Serving a Focused User Base, Including Lawyers and Accountants
Christian’s confidence increased with continued success and an ample serving of positive feedback. Today, he’s focusing on the business side of Fileinbox. “I understand so much more about the people using it and the rates I should be charging — $30 a year was too low for what I was providing, and people weren’t going to trust such an underpriced service,” he said.
He’s also concentrating on better serving the users he believes get the most value out of Fileinbox, such as lawyers, accountants, loan officers, and other professionals. By defining an audience, Christian said he can chart a more focused path forward.

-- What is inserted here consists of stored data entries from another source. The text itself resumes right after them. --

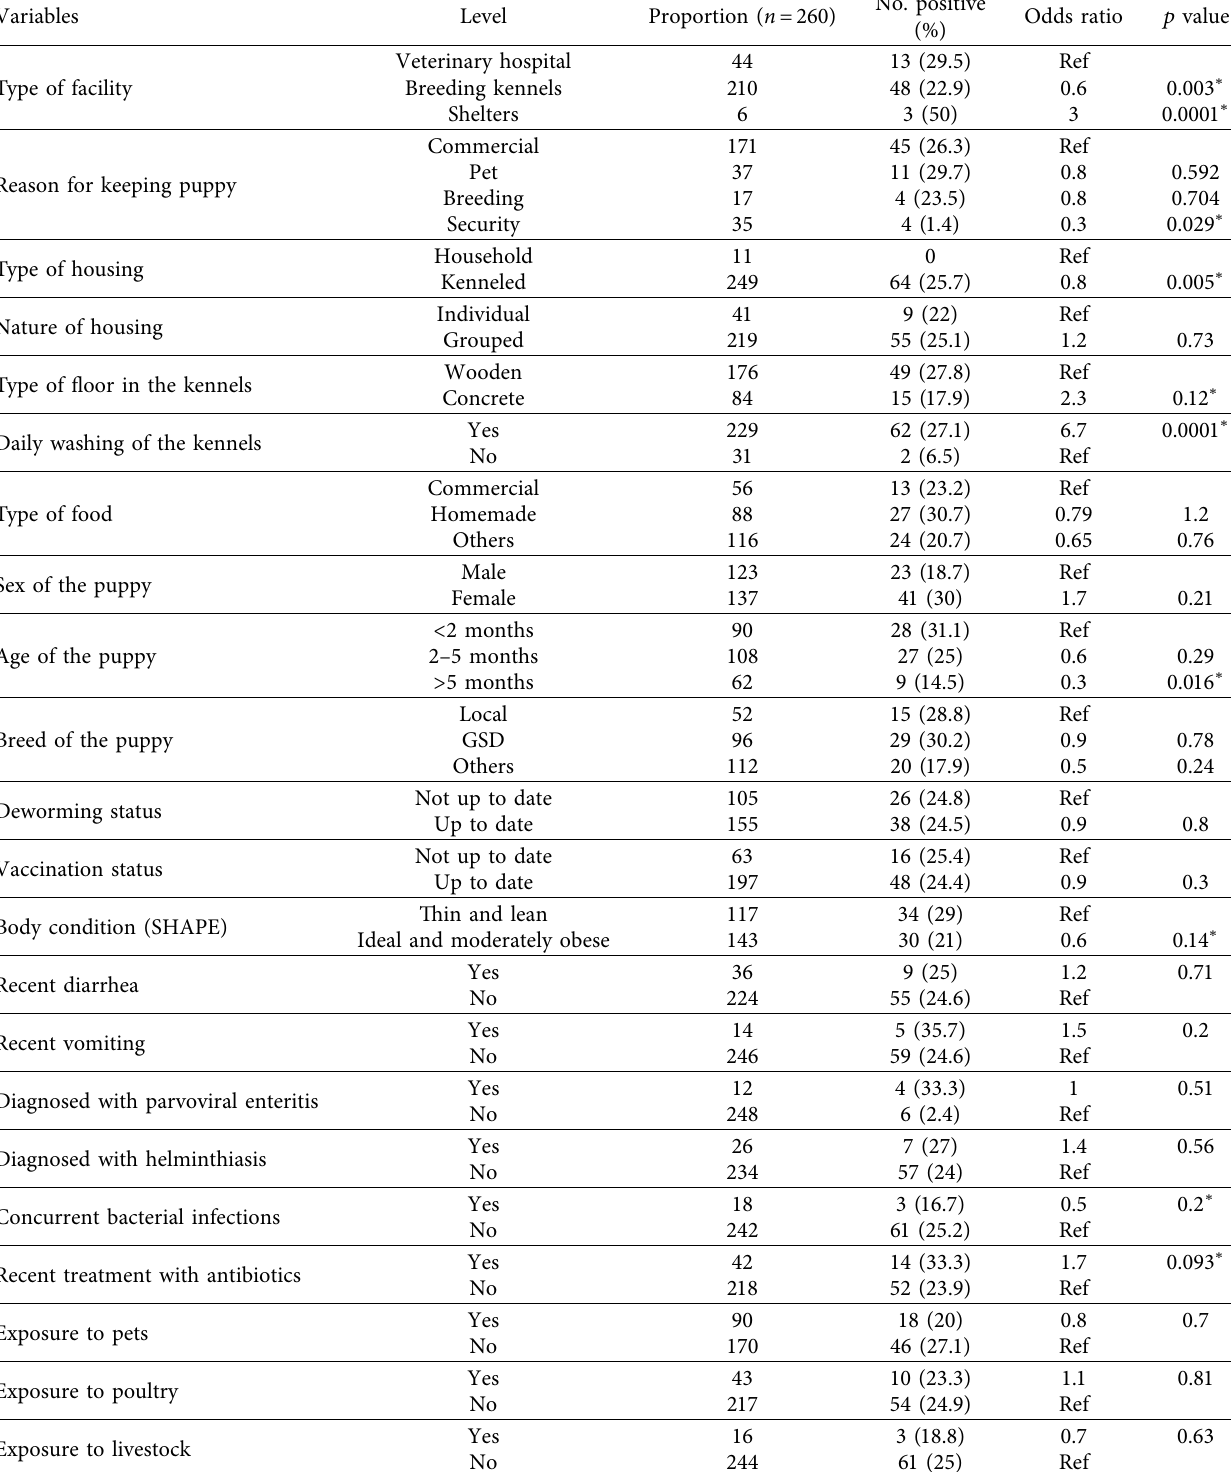
Table 1: Descriptive statistics of variables and univariable logistic regression analysis of potential risk factors for puppy Campylo- bacter species positivity ( p ≤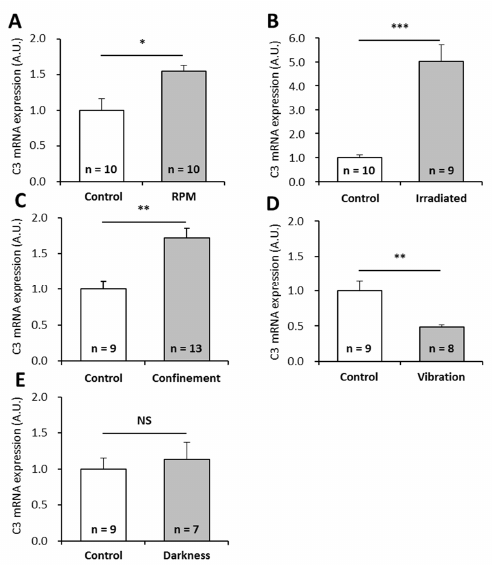
Figure 2. Effects of individual stressors, similar to those encountered during a stay in the ISS, on P. waltl complement C3 mRNA levels. Complement C3 mRNAs were quantified by RT-qPCR in larvae subjected to ( A ) simulated microgravity, ( B ) simulated ISS radiation environment, ( C ) confinement, ( D ) vibration, or ( E ) obscurity. Relative values obtained with unstressed controls were set to 1. Results are expressed as means ± SEM. “A.U.” stands for “arbitrary units”. Differences were found using Student’s t -tests or Mann—Whitney tests. * p < 0.05, ** p < 0.01, *** p < 0.001, NS., no statistical difference.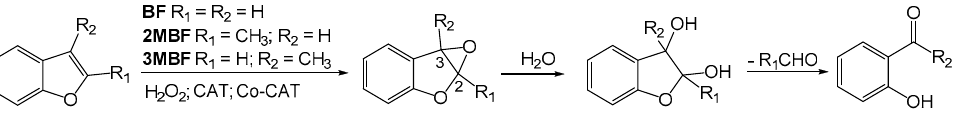
Figure 4. GC-FID chromatograms (between 0–90 min) for BF oxidation by H 2 O 2 using CAT I and ammonium acetate as co-catalyst.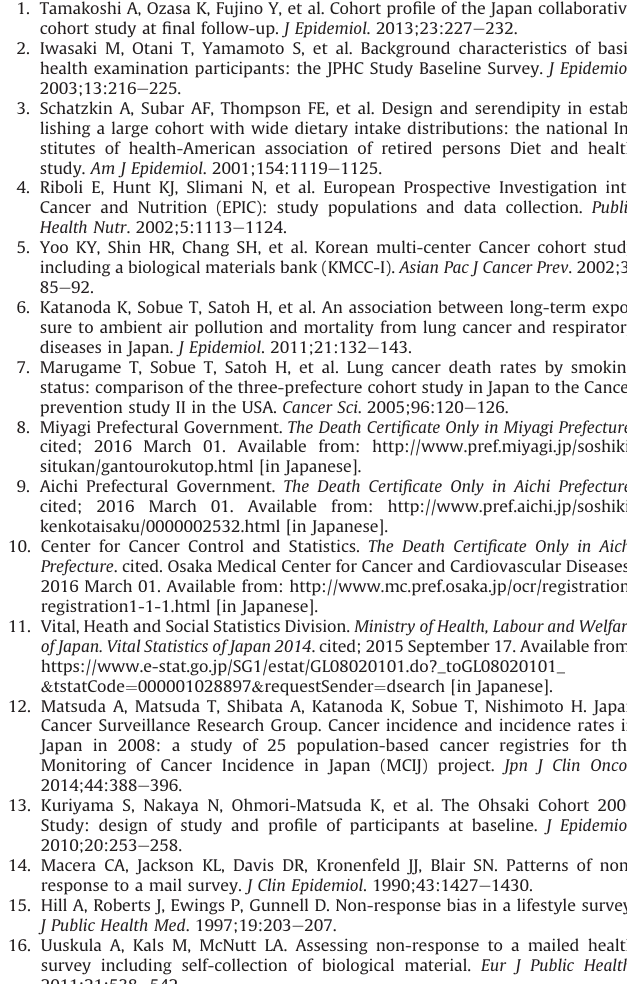
status: comparison of the three-prefecture cohort study in Japan to the Cancer prevention study II in the USA. Cancer Sci . 2005;96:120 e 126. 8. Miyagi Prefectural Government. The Death Certi fi cate Only in Miyagi Prefecture . cited; 2016 March 01. Available from:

“Earlier, I was swimming in an abstraction where if I implemented everything everyone wanted, it would be like Microsoft Word — which does everything but does everything poorly,” he said. “Starting with an audience makes it much easier to build a concentrated use case.”

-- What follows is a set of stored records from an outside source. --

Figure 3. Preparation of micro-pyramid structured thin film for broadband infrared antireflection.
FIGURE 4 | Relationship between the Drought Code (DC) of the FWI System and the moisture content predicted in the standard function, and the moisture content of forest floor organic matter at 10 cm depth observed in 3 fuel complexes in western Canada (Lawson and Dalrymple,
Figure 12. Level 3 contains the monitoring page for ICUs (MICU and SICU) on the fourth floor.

If customer reviews are any indication, the service seems to be a hit. “We love Fileinbox — you have no idea how great it’s been for our business,” said Marie and Rick Elmendorf of Caliber Home Loans. “We no longer have to track down email attachments and faxes, and everything the customer does on their end is very simple — it’s much more streamlined than anything we’ve ever had.”
Automatic Organization and No Login Requirements
Fileinbox is currently available in three packages: Basic, Pro, and Business. Basic, the most economical solution, allows users to transfer 300 megabytes per file and 10 gigabytes a month; while the Pro plan allows for one gigabyte per file and a total of 999 gigabytes a month.
The business plan is the hardiest of the bunch, including all of the features of the Pro plan plus custom themes for the embedded upload form, the ability to organize files into subfolders, prioritized support, folder sharing, and upload notifications.
And, although the tool is feature-rich, it’s still extremely user-friendly. “The thing I keep hearing over and over is that Fileinbox is so stupidly simple to use,” he said. “You tell all of your clients to visit your website and click the ‘upload documents’ button. They drag and drop the file in, it shows up exactly where it needs to go, and it’s super secure.”
As for ongoing development, Christian’s warm personality makes him a natural at eliciting customer feedback. “It’s been super easy for me to figure out the potential things that I could be doing because people will reach out and tell me,” he said. “And I love talking to them!”
For Christian, the only developer on the project, the problem isn’t finding ideas for development — it’s prioritizing them. For the time being, he plans to customize the platform around Fileinbox’s target audience of lawyers, accountants, and loan officers.
In the Pipeline: Integrations with WordPress and Squarespace
Christian is slowly adding to his staff as Fileinbox continues to grow. Thus far, he’s hired a contractor and is beginning to work with Brian Casel of Audience Ops, a content marketing blogging service.
On the tech side — which is near and dear to Christian’s heart — the company will focus on integrations with various third-party providers. “I’m currently working on an integration with Google Drive; after that will be Box and OneDrive,” he said. “Then, I’ll focus on making it easier for users to integrate Fileinbox into WordPress and Squarespace sites.”
After that, Christian said he’s eager to build a knowledge base and create videos to make it even easier for customers to navigate the tool. Like Fileinbox itself, it’s a fair bet those items will be written in a language that nontechnical users like his mother can understand.